### Exercise
Return every line of the records below without any change, in the same order.

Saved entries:
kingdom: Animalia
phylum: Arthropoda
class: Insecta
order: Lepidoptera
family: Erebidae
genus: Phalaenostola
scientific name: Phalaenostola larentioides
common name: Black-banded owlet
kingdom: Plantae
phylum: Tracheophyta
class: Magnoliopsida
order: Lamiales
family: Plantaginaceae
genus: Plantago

### Complete output
kingdom: Animalia
phylum: Arthropoda
class: Insecta
order: Lepidoptera
family: Erebidae
genus: Phalaenostola
scientific name: Phalaenostola larentioides
common name: Black-banded owlet
kingdom: Plantae
phylum: Tracheophyta
class: Magnoliopsida
order: Lamiales
family: Plantaginaceae
genus: Plantago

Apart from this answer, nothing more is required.